I'm sure it will turn out fine...it would be nice to know what your efficiency was, however, or it's all speculation. Why do you think you got poor efficiency? Bobby_M has a thread regarding double-batch sparging, which is what you did in essence. It increases efficiency.

And everyone, please don't worry too much about your mash temp dropping. Get it in the range you want, keep it covered, and let it sit. As I've said many times, I've often had my partial mash batches drop down to 140°F by the end of the mash. I've never experienced any off flavors or poor conversion due to this...simply a drier beer, which I prefer ;)
 

CnnmnSchnpps

Well-Known Member
Joined
Feb 5, 2009
Messages
142
Reaction score
3
Location
the far far east
DeathBrewer said:
7 lbs of grain with 2.5 gallons of water (1.43qt/lb) gives you a total of 3.06 gallons for your mash
Is there an easy way to guesstimate how much grain/water you can fit in a X-sized pot? I have a 24qt currently for extract brewing and I am thinking of getting a larger pot for full boils while using the 24 for mashing.

Would I be able to get away with, say, 8 or even 9 lbs of grains in there?

edit -- just answered my own question - the calculator linked a couple posts up has a function for this. Cool!
 

Ishraider

Well-Known Member
Joined
Mar 5, 2009
Messages
53
Reaction score
0
So its been approximatly 30 hours and its been my most vigorous fermentation yet ( 3 extract, this one Partial Mash) of course this is only the second time i have used dry yeast. Two of my extracts were wyeast liquid yeast and were good ferments but not very vigorous. Any chance its because there was a decent conversion and the yeast have plenty of sugar to feast on from the malt? (yeah i know i forgot to take a hydrometer reading....it was a long drunken night the night before so brew day was rough but still fun)
 
OP
DeathBrewer

DeathBrewer

Maniacally Malty
Lifetime Supporter
Joined
Apr 9, 2007
Messages
21,787
Reaction score
315
Location
Oakland, CA
Honestly, no way of knowing. I'm sure it'll be good, tho. Chalk this one up to experience, enjoy the beer and be sure to take that gravity reading next time.
:mug:
 

NonServiam

Member
Joined
Apr 1, 2009
Messages
20
Reaction score
0
I just tried this method tonight, with some modification. I only have one kettle, so after mashing, I racked the "first runnings" to a bucket, then lautered in the kettle and racked the first runnings back into the kettle once the grains were removed.

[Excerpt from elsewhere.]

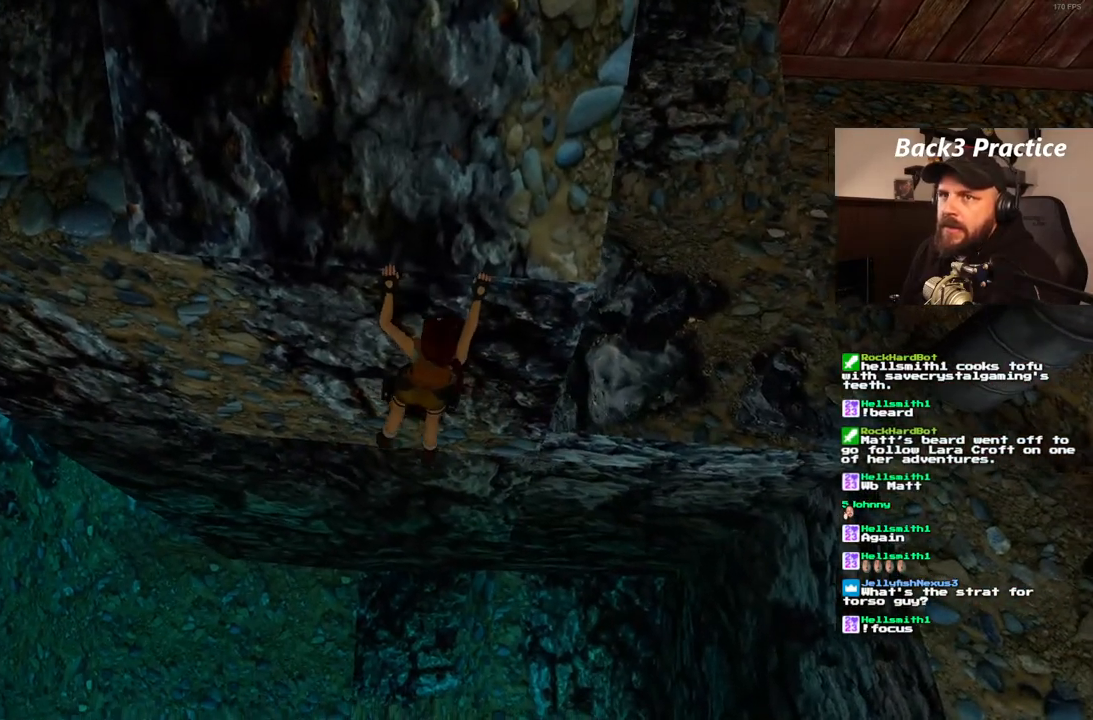
{"dt_ms": 500, "buttons": ["CROSS", "DPAD_LEFT"], "left_stick": "center", "right_stick": "center", "events": []}
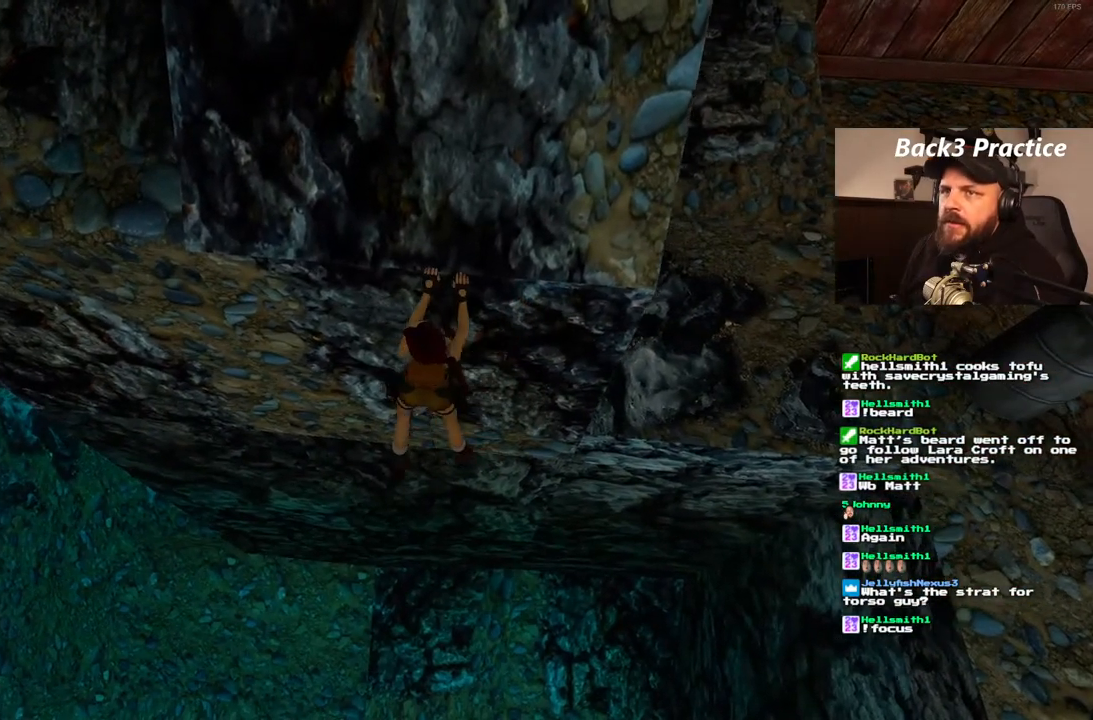
{"dt_ms": 500, "buttons": ["CROSS", "DPAD_LEFT"], "left_stick": "center", "right_stick": "center", "events": []}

I'm a little stymied by my hydrometer reading, though. My grain bill was:
  • 5 lb American 2-row
  • 6 oz Crystal 40L
  • 2 oz Belgian Special B
  • 5.25 lb DME

With an assumed efficiency of 70%, some software (beer tools pro) tells me I should have gotten an OG of around 1.072. But I'm measuring more like 1.080, which implies an efficiency of ~90%! This really can't be right, somehow. It's fine to take a hydrometer reading directly from a wine thief cylinder, right? It's not too narrow or anything? Is there a certain amount of time one should wait (for the heavier particles to fall to the bottom of the carboy) before taking the OG reading?
 
OP
DeathBrewer

DeathBrewer

Maniacally Malty
Lifetime Supporter
Joined
Apr 9, 2007
Messages
21,787
Reaction score
315
Location
Oakland, CA
It could be a poor mixture of DME or you could have ended in a little less than 5 gallons.

Or it could be right. I often get close to 90% efficiency when I do large scale brewing and it has happened before with this system (but not common.) Just make sure you mix very well when using extract. Particles aren't really a problem.